* Try it: Return only the lines of the listing below that run from the line with "از هم يارى خواهند" through the line with "ياران و يارى‌كنندگان", both ends included, exactly as written.
-------------------------
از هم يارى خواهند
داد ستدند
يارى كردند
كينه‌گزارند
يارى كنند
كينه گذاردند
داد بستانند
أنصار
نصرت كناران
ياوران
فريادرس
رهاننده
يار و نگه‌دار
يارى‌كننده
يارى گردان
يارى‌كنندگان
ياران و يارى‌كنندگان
-------------------------
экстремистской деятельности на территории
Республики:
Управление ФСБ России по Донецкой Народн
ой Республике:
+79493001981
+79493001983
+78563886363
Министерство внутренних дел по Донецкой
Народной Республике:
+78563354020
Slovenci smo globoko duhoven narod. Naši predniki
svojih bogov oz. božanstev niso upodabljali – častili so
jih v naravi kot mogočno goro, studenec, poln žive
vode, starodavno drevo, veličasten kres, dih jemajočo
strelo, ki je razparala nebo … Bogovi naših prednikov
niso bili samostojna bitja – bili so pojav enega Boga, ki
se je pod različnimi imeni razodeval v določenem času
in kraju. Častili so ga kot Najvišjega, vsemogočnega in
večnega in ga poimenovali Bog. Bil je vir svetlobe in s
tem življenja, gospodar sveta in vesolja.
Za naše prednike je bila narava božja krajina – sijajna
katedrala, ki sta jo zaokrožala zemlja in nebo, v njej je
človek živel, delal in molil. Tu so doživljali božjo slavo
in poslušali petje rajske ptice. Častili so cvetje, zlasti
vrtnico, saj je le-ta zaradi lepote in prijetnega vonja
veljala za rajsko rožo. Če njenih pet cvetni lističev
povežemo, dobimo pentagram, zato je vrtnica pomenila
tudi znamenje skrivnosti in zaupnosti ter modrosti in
-------------------------
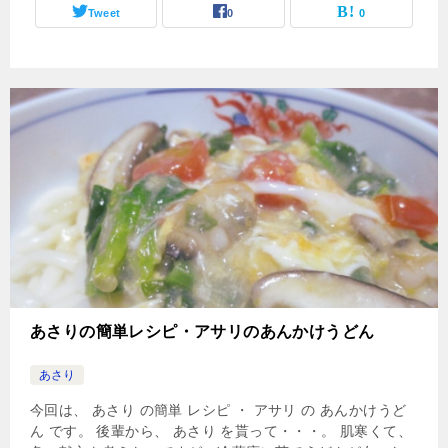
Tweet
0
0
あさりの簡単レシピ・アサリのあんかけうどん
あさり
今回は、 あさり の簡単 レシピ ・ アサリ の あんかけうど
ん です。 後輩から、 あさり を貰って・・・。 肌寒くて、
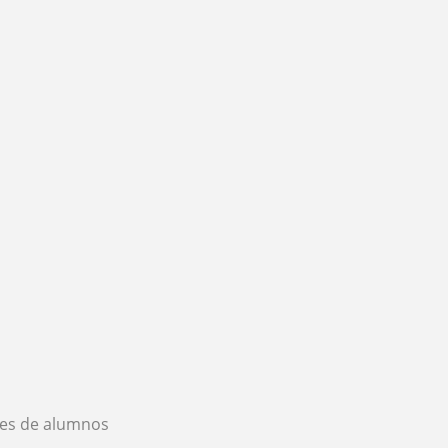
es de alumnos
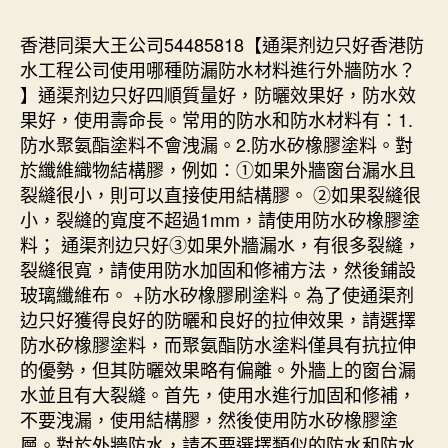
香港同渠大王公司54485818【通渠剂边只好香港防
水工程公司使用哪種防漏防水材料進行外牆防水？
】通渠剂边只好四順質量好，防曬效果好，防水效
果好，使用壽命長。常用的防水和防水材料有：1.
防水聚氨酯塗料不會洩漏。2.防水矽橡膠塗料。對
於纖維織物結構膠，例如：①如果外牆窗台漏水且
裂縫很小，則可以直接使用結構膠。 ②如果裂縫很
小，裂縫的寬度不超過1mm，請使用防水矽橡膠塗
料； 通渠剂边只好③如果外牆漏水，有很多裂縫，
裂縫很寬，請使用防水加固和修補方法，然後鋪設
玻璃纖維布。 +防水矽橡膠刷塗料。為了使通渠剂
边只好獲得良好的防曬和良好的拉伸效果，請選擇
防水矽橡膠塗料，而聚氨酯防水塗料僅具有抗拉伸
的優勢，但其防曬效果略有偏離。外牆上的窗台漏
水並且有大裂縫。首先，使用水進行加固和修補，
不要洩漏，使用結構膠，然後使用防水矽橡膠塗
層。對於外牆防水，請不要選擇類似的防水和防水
-------------------------
* The completed task:
از هم يارى خواهند
داد ستدند
يارى كردند
كينه‌گزارند
يارى كنند
كينه گذاردند
داد بستانند
أنصار
نصرت كناران
ياوران
فريادرس
رهاننده
يار و نگه‌دار
يارى‌كننده
يارى گردان
يارى‌كنندگان
ياران و يارى‌كنندگان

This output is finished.